Cartas de Iwo Jima (Letters from Iwo Jima), de Clint Eastwood (EUA)
Por Carlos Augusto Brandão
Iwo Jima, uma ilha japonesa do Pacífico, foi palco de uma das mais furiosas batalhas durante a Segunda Guerra. Para os americanos, o objetivo era conquistar a primeira posição estratégica em solo japonês. Para os japoneses, evitar a qualquer preço a entrada dos americanos na ilha. Clint Eastwood - em novo patamar de sua carreira e numa forma inovadora de fazer cinema - utilizou o mesmo episódio para expor dois pontos de vista: o dos americanos em "A Conquista da Honra" e o dos japoneses, neste Cartas de Iwo Jima (Letters from Iwo Jima, 2006).
O primeiro parte de uma imagem, a famosa fotografia de Joe Rosenthal, que mostra seis soldados fincando o mastro da bandeira americana sobre o topo de um monte da ilha. "Um serve como espelho para o outro", disse Eastwood na Berlinale. O segundo filme parte das cartas escritas pelo General Kuribayashi (interpretado pelo grande ator Ken Watanabe) quando era adido militar nos Estados Unidos e posteriormente, já da ilha japonesa, cuja defesa comandava. Nelas, ele expressa toda a preocupação que tinha com a família, sobretudo com seus filhos. Os japoneses sabiam que não havia volta para sua terra e suas famílias, porque pararam de receber suprimentos - inclusive munição - e disso foram avisados. Dos 22 mil defensores da ilha, 21 mil morreram e mil sobreviveram.

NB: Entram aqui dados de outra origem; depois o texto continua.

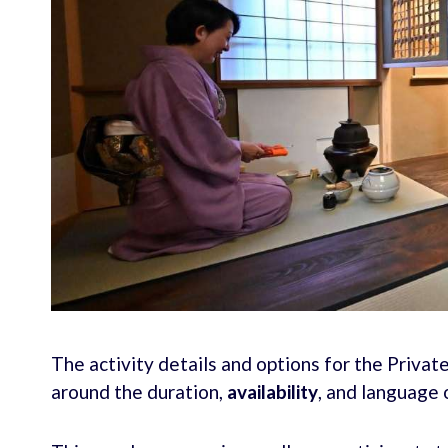
The activity details and options for the Priv
around the duration,
availability
, and language 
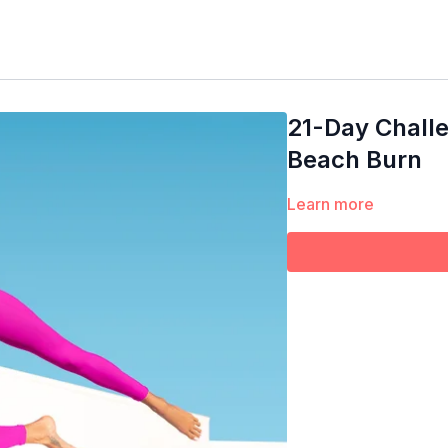
21-Day Challe
Beach Burn
Learn more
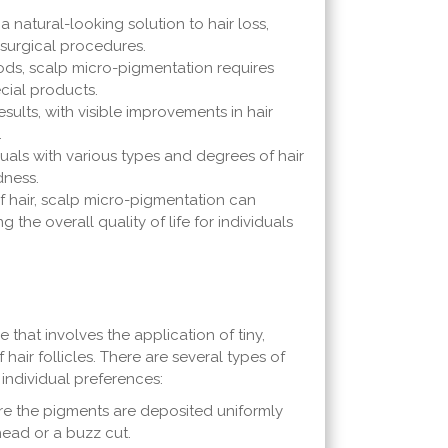
natural-looking solution to hair loss,
 surgical procedures.
hods, scalp micro-pigmentation requires
cial products.
ults, with visible improvements in hair
.
duals with various types and degrees of hair
dness.
of hair, scalp micro-pigmentation can
the overall quality of life for individuals
that involves the application of tiny,
air follicles. There are several types of
 individual preferences:
e the pigments are deposited uniformly
head or a buzz cut.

Mas o foco principal no filme não é o episódio em si: é sobre a brutalidade e a irracionalidade da guerra, que iguala todos os lados no desperdício de vidas humanas; é sobre o sentimento deformado do que realmente representa a honra e o patriotismo; é sobre como, afinal, somos todos semelhantes, parte desta grande tribo humana, para o melhor ou para o pior.
Outro ponto é o debate que o filme permite sobre o que é realmente um herói. Em ambos os filmes o herói de Eastwood é humanizado, fragilizado e bem distante daquela imagem do super-homem incensado com honras militares. No fundo, ele é mais uma vítima da propaganda da guerra. "Herói é aquele que sobrevive", define Eastwood. O diretor realizou um filme extremamente humanista, com imagens esmaecidas, numa nítida preocupação de evitar os tons que exaltam as cores da glória e da vitória.
Cartas de Iwo Jima, bem como "A Conquista da Honra", representam mais um ponto alto da carreira de Eastwood. Poucos cineastas de Hollywood poderiam, como ele - um ícone do homo norteamericanus - ter a coragem de realizar um filme como este sem ser, no mínimo, acusado de "dar voz ao inimigo". Eastwood não parece nem estar aí para esses riscos: "o que vão fazer comigo nesta altura da minha vida?", disse em Berlim o quase octogenário ator/diretor. "Eu agora sou um diretor japonês", finalizou, com o seu conhecido sorriso de canto de boca.